_Try it_
Find each line in the items below that contains the string "Range" and copy it out in full.

··········

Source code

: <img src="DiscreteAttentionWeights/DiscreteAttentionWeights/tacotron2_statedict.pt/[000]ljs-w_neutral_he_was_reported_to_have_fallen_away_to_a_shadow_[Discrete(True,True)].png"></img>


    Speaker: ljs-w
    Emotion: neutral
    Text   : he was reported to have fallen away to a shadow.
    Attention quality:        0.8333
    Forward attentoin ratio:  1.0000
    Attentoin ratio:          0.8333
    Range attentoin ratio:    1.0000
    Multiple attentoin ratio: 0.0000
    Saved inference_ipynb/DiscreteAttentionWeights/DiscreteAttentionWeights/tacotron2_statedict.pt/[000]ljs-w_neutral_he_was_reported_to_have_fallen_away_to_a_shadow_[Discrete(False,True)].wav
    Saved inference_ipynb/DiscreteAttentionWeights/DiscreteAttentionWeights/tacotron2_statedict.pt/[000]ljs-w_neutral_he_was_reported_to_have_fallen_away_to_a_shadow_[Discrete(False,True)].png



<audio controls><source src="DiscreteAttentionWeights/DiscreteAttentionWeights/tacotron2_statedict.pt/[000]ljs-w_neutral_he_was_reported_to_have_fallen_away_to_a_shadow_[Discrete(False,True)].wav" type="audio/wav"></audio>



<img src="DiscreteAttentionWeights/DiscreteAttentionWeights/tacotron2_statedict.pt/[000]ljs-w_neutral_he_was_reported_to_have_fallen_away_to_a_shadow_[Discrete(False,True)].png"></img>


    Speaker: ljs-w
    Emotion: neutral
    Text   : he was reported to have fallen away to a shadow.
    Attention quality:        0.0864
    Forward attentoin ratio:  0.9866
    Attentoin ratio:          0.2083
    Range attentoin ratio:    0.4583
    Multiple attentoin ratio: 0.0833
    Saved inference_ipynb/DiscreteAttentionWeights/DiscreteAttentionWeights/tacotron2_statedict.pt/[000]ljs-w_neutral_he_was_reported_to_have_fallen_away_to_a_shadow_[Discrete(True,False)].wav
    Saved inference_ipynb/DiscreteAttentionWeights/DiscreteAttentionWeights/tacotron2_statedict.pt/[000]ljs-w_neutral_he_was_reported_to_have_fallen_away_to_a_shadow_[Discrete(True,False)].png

··········

_Completed task_
    Range attentoin ratio:    1.0000
    Range attentoin ratio:    0.4583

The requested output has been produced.